In November, the Trump-Pence ticket carried the Electoral College by 74 votes out of 538. They won the election. The Clinton-Kaine ticket received a higher popular vote total. They lost the election. Republicans see no problem with this outcome. Resolutely partisan Democrats see a huge problem.
They are convinced that their candidate has been cheated by the Constitution. What’s worse – much worse – is the candidate they hate more than any candidate in history is going to occupy the Oval Office after January 20, 2017. Unable to abolish Donald Trump, they begin to dream of abolishing the Electoral College with a National Popular Vote (NPV).
Paul Mills, Farmington’s pre-eminent lawyer and Maine’s foremost amateur historian, reminds us that the partisan divide on this issue has not always been so categorical. His Nov. 26 column in the Daily Bulldog titled “Overthrowing the Electoral College: The Margaret Chase Smith and Edmund Muskie Experience,” provides the evidence.
Smith was a dutiful, honest, hardworking legislator without much depth. A survey of the bookcases in her Skowhegan home and museum does not reveal much interest in the world beyond her own time and place. There’s no evidence that her understanding of the workings of American democracy extended much beyond the principle of majority rule and familiar legislative processes.
She proposed substituting a national primary for presidential nominations in place of the political convention and caucus system long before the 1968 election energized interest in constitutional revision. In that year George Wallace, running as a “third party” candidate, carried five states. This raised the possibility that neither of the major party candidates (R-Nixon, D-Humphrey) would have an Electoral College majority.
If this happened, the House of Representatives, with each state casting a single vote, would choose the president. The vice president choice would fall to the Senate. To avert this possibility, the House passed an amendment proposed by Rep. Emanuel Celler by 338 votes to 70. This passed the Senate as the Bayh-Celler amendment in 1970, but filibustering denied it the necessary two-thirds majority.

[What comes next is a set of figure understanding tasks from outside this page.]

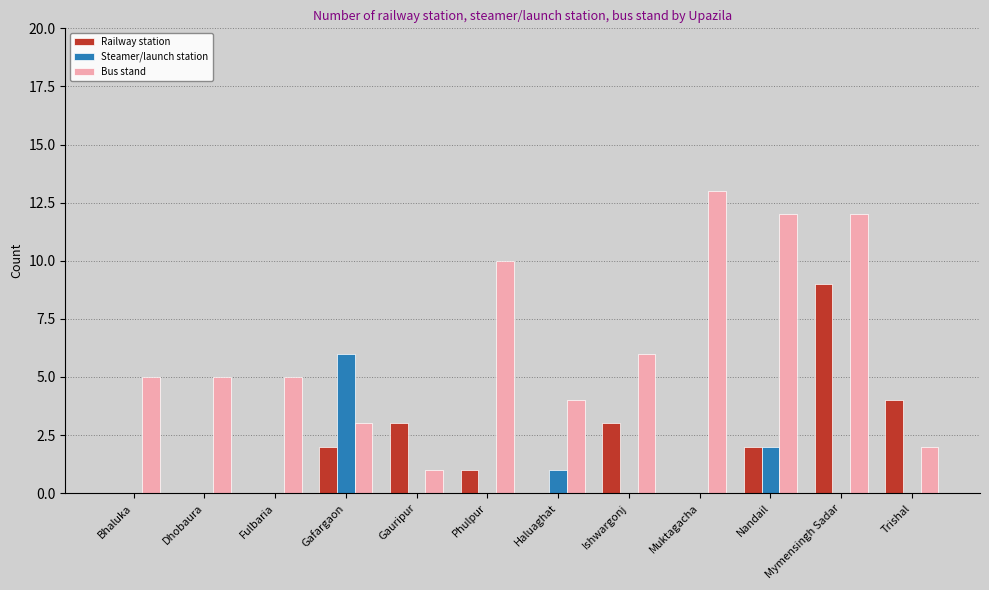

How many categories are shown in the chart?

12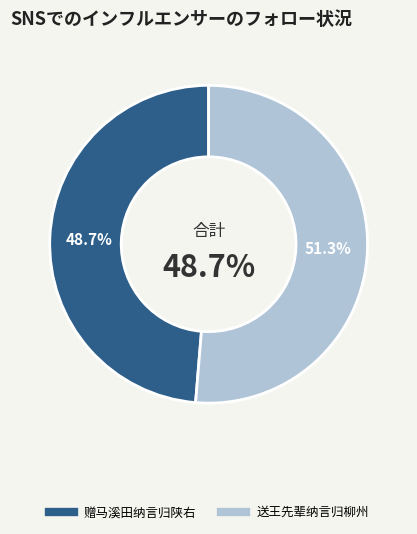

Rank the categories by value from lowest to highest.

赠马溪田纳言归陕右, 送王先辈纳言归柳州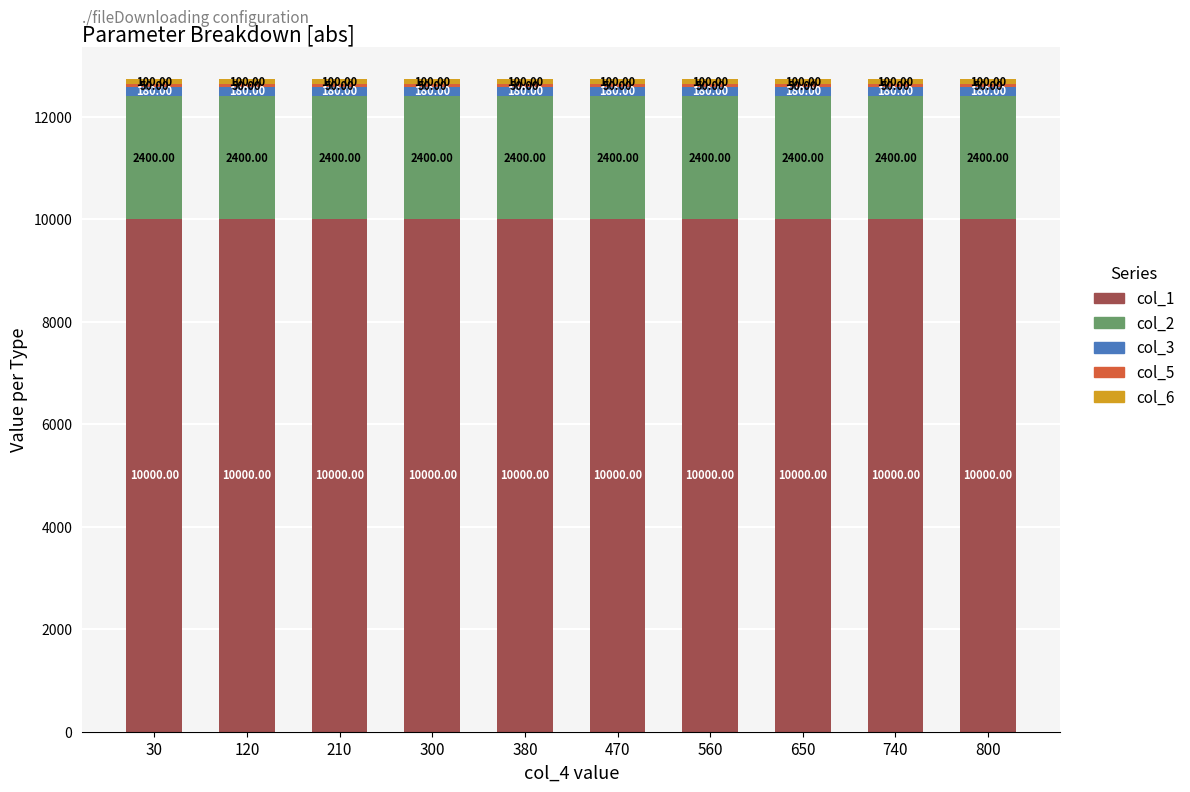

What is the total value across all series at 30?

12730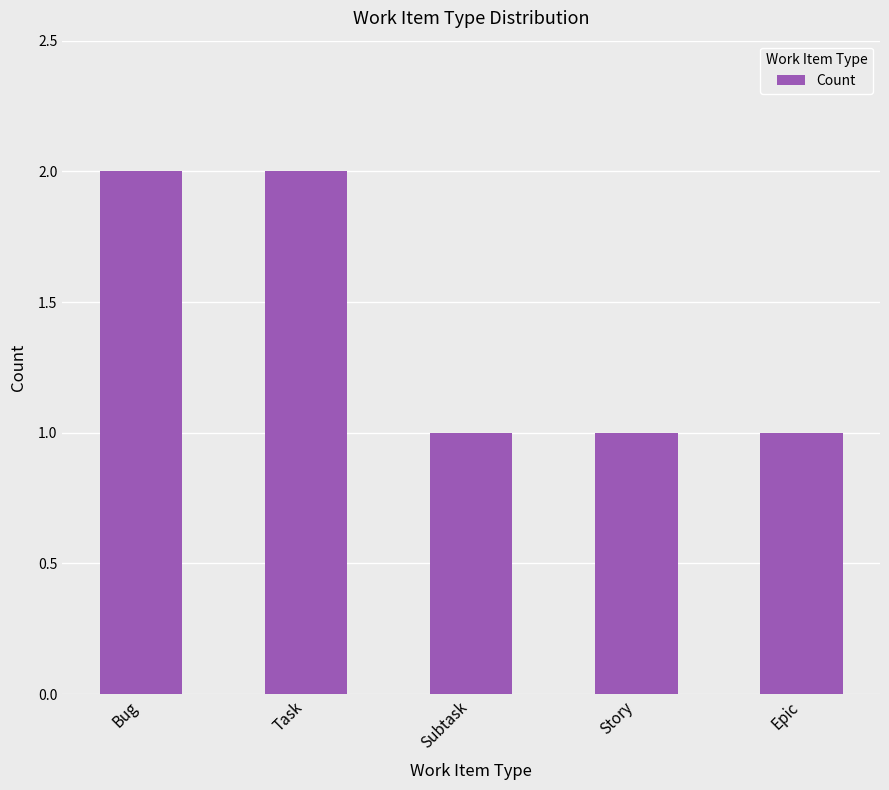

Reading left to right, transcribe all the data shown in this chart.

2	2	1	1	1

Senator Edmund Muskie, who had been Humphrey’s running mate, argued that the evolution of America from a country of separate, sovereign states into a cohesive national government should see a president who, alone, represents all the people in all the states. A majority of Republicans, including Maine’s senior senator, supported this Democratic-initiated amendment. So did President Nixon.
The National Popular Vote (NPV) plan, offering an alternative to a amending the Constitution, has been debated in successive sessions of Maine’s legislature. In 2013 our legislators’ lives were enriched with the fourth edition and eleventh printing of “Every Vote Equal: A State-Based Plan for Electing the President by National Popular Vote.” The first edition appeared in February 2006. There’s no telling how many legislators have used it as a reference source, but we can be pretty sure that none of them have slogged through its entire 1028 pages.
Dr. John R. Koza, a high-tech entrepreneur who founded and chairs the NPV organization, has devised an ingenious plan called the National Popular Vote Interstate Compact (NPVIC). Under this compact the District of Columbia and individual state could agree to award all their “collegiate” votes to whichever presidential candidate wins the popular vote in the 50 states. In this way the Electoral College would remain as an empty shell.
Chellie Pingree was among those presenting the plan at a Feb. 2006 press conference. As Maine’s second district Democratic congresswoman she provided a blurb for the 2013 edition. Maine’s Senate passed a national popular vote bill in April 2008.
As of this year the Interstate Compact has been adopted by ten states and the District of Columbia. These represent 165 electoral votes, 30.7 percent of the College total and 61.1 percent of the number needed to give it legal force. All of these states were controlled by the Democratic Party when they committed to the compact, although five now have Republican governors. The NPV organization has taken great pains to represent itself as a bi-partisan organization. “Every Vote Equal” starts out with no fewer than 22 separate Forwards, 11 of them by Republicans.
Nevertheless the Republicans, who hold a 31-18 advantage in the 50 State Houses and have 33 governors, are happy with their 2016 victory. The Democrats’ noisy unhappiness makes them still happier. It’s unlikely that Dr. Koza’s project will gain much ground in the near future.